Об окончании раскопок было объявлено года через два или даже два с половиной, уже в девяностом. Все найденные кости кое-как сгруппировали, разложили по гробам и торжественно захоронили. Всего в братскую могилу были опущены останки примерно двухсот человек. Официальное резюме комиссии по расследованию — «граждане реабилитированы за отсутствием состава преступления». И ни фамилий, ни номеров дел. Кто эти люди, почему они очутились здесь и кто мог бы ответить за их безвестную гибель — ничего этого нет до сих пор.
Та траурная церемония с участием сотен людей — родственников, не уверенных твердо в том, что здесь покоятся носители их фамилий, общественных деятелей, журналистов, чиновников и прочего народа — была единственной. На вопросы, куда девались остальные кости и существовали ли они в действительности, эти десятки тысяч останков невинно убиенных, ответа тогда никто не дал. Сюжет о церемонии был показан по центральному телевидению, а затем обошел и европейские телеканалы, на месте трагедии поставили камень, на котором было начертано, что здесь рано или поздно появится памятник жертвам политических репрессий.
Памятника нет. Зато возводится жилье — новые кварталы и комплексы, вплотную приблизившиеся к шахтам, в которых, возможно, действительно до сих пор лежат человеческие кости.
Что ж происходит-то в этом сраном мире?..
…Миша присел на упавшее дерево, вынул из внутреннего кармана куртки бутылку с водой. Выпить не спешил. Он опасался, что его вырвет от одного только запаха воды. Он уже знал, что она имеет запах. Он осторожно открутил крышку, поднес горлышко к носу. Вода пахла застоявшимся болотом. «Не хватает только кваканья лягушек», — подумал Миша. Он чувствовал, как желудок начинает скручиваться в жгут и пытается исторгнуть из себя съеденный несколько часов назад обед. Михаил начал хватать ртом воздух, чтобы не сблевать.

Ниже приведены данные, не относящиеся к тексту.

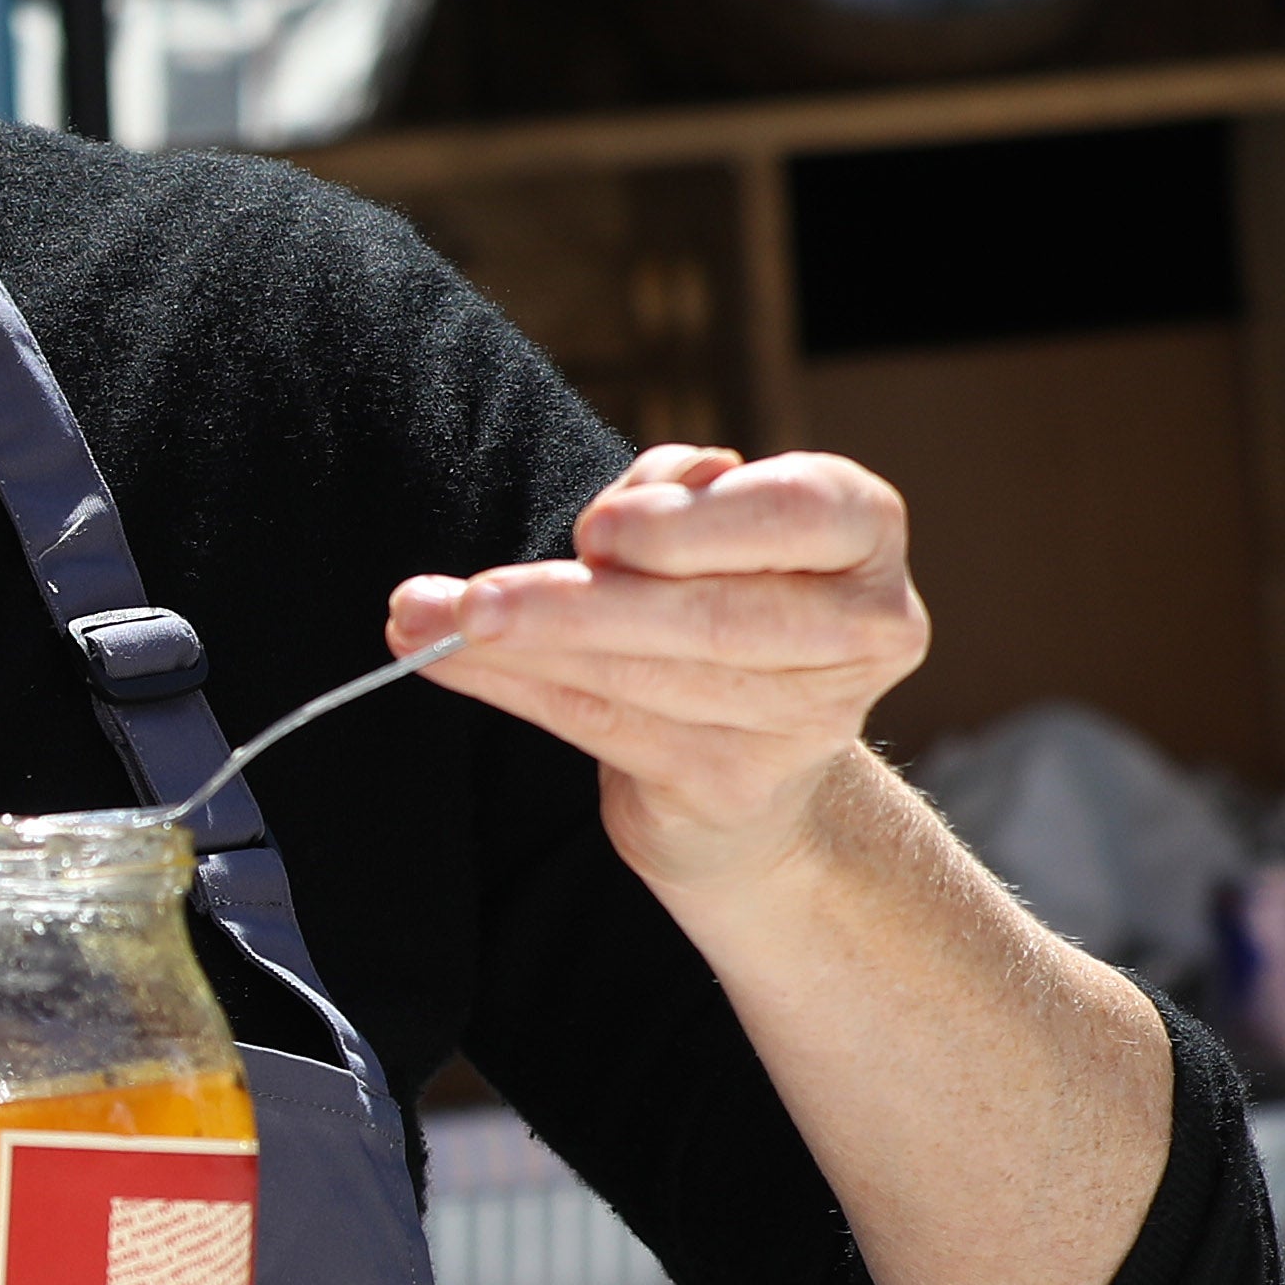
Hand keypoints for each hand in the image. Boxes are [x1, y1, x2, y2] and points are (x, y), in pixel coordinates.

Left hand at [401, 444, 929, 915]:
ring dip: (515, 650)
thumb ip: (666, 499)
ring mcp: (806, 721)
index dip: (690, 526)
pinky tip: (445, 661)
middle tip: (469, 600)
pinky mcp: (735, 784)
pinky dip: (513, 689)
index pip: (798, 511)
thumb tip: (609, 524)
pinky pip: (603, 727)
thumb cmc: (718, 594)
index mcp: (865, 533)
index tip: (596, 532)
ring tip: (419, 620)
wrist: (754, 764)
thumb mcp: (706, 520)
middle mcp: (862, 629)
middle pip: (709, 618)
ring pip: (641, 679)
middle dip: (573, 607)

Черт, почему же он не подумал об этом раньше! Твою мать, ведь это очевидно, это ж «первый курс профтехучилища экстрасенсорики, чародейства и ясновидения»! Тысячи человек, расстрелянных без суда, следствия и толики человеческой жалости — и все здесь, в этом лесу, прямо под ногами…
Михаила все-таки вырвало. К счастью, большая часть обеда была уже успешно освоена организмом, и на сырое березовое бревно вылетели какие-то жидкие остатки. Согнувшись над деревом, Миша вспомнил, как блевал в туалете своего первого клиента Виктора Вавилова. «Если я каждый раз буду пугать унитазы и бревна, — подумал молодой человек, — то к завершению экстрасенсорной карьеры от меня останутся только рот и выпученные глаза».